The story of Hera, Queen of the Gods, and the heroes who won her favor.
Volume 3 of Olympians, Hera: The Goddess and Her Glory, introduces readers to the Queen of the Gods and Goddesses in the Pantheon. This volume tells the tales of the many heroes who sought and won Hera’s patronage, most notably Hercules.
In Olympians, O’Connor draws from primary documents to reconstruct and retell classic Greek myths. But these stories aren’t sedate, scholarly works. They’re action-packed, fast-paced, high-drama adventures with monsters, romance, and not a few huge explosions.
O’Connor’s vibrant, kinetic art brings ancient tales to undeniable life, in a perfect fusion of super-hero aesthetics and ancient Greek mythology.
Before there was the Jeremy Kyle show, there was these two: Zeus and Hera, the world’s original high-drama power couple. Zeus and Hera are well known for destroying everyone around them in their explosive marital fights; in what began as a playful debate over which gender gets more pleasure out of sex, Hera ended up blinding Tiresias for taking Zeus’ side- while Zeus in turn gave him ‘special disability powers’ to see into the future. And then there was Hera’s penchant for driving everyone mad.
Hera was the villain of so many Greek myths; she wrought devastation in The Iliad; she tortured Dionysis repeatedly in his various origins; and she drove the women of Aenaes’ crew mad in the Aenead. I admit, as I am rather a fan of Hera, I was worried that she would be reduced to the shrewish harpy that Homer made her. Zeus was a terrible husband, who manipulated her into marrying him with the threat of rape and then continually cheated on her. Hera, in turn would avenge herself on the object of affection and any offspring they produced, but since since her one attempt to overthrow Zeus ended badly, who could blame her?
Fortunately, O’Connor admits in his author’s notes that he loves this powerful Goddess and his portrayal gives her a fairer representation. In the very first few panels we are told that Hera is the one thing Zeus fears, and we see her casually stop a giant’s club with her bare hands. The portrayal of their marriage is perfect, as it shows the famously proud Hera demanding he treat her like a true Queen of heaven, and both of them being well aware of the chaos they’re both signing up for.
The first part of the graphic novel looks at Zeus’ various affairs and Hera’s revenge. But the bulk of story focuses on Hercules and his 12 labours. These are very action packed adventures which see Heracles sail with the Argonauts, slay the Hydra and choose a path of difficulty over the path of safety. These parts are exciting swashbuckling adventures and great for children (especially boys), though perhaps less cerebral than the understated power dynamics at play in Aphrodite.
However, there’s more than meets the eye.

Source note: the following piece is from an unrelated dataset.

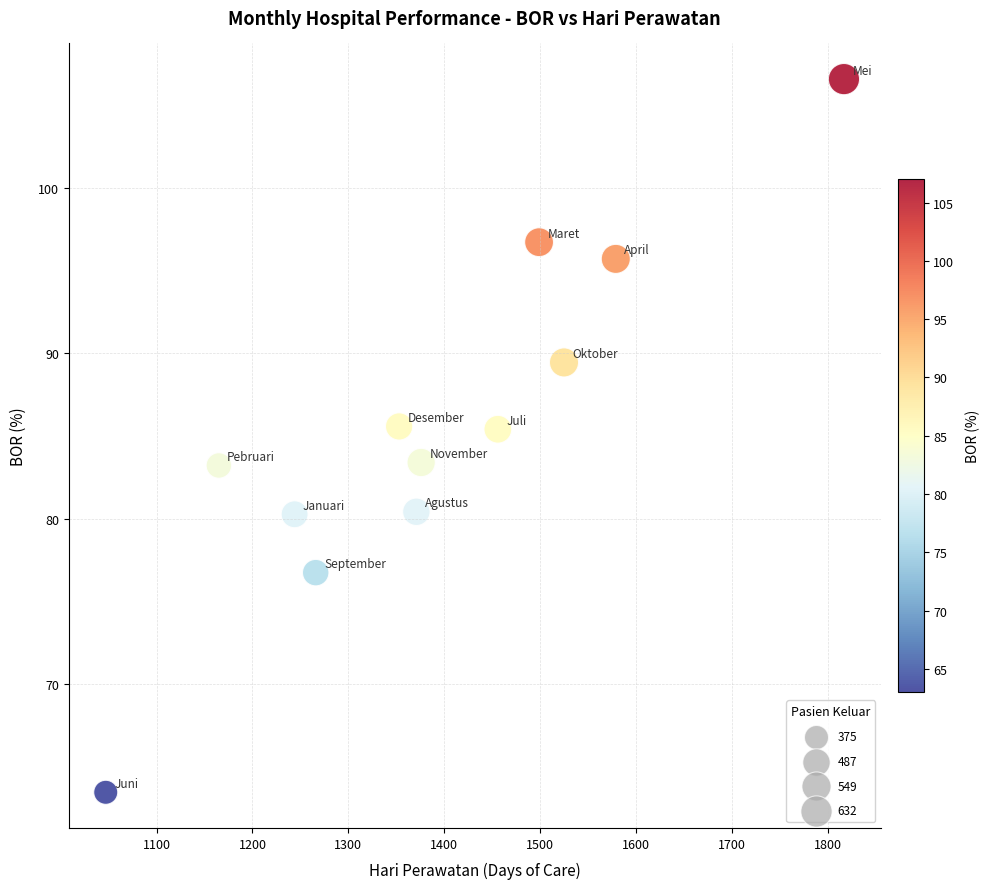

What is the range of Y values (max minus min)?

43.1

You see, Heracle’s name means ‘glory of Hera’, which is very perplexing considering Greek myth pits Hera against Heracles as his principle antagonist, driving him mad and causing him to kill his family in a murderous rage. Although Hera’s character as the psychotic shrew is pinned down by Homer and Virgil, Heracles name and the myth of Hera suckling him as an infant and creating the milky way suggests she wasn’t always viewed as this despised figure. Throughout the story we see O’connor give a reconciliation of these characterizations and reach a verdict of why Heracles is called ‘glory of Hera’. In a brilliant conversation Heracles has with Jason (a man Hera actually chose to help), Jason tells him:
Hera’s enmity, her wrath, it has inspired you to true Greatness. All these great things you have done, it’s because of her, Heracles. Your name will live forever.
Heracle’s was given a choice at the beginning: the choice to walk an easy path in life, where he will be comfortable but unremarkable and forgotten; or, walk a path of hardship which won’t end happily ever after, but will drive him to greatness . He chose the latter, and so he chose Hera’s wrath which drove him to greatness.
Verdict: Though perhaps more action packed and less subtle and complex than his work on Aphrodite, Goddess Of Love, Hera, The Goddess and Her Glory doesn’t disappoint. O’Connor refuses to reduce Hera to a cruel shrew and makes Hera a strong and proud woman, in a portrayal that is both creative and faithful to the original mythology.
Recommended for: fans of Greek mythology, children who want an exciting introduction to Greek myth and Heracles/ Hercules that’s more accurate than the Disney film.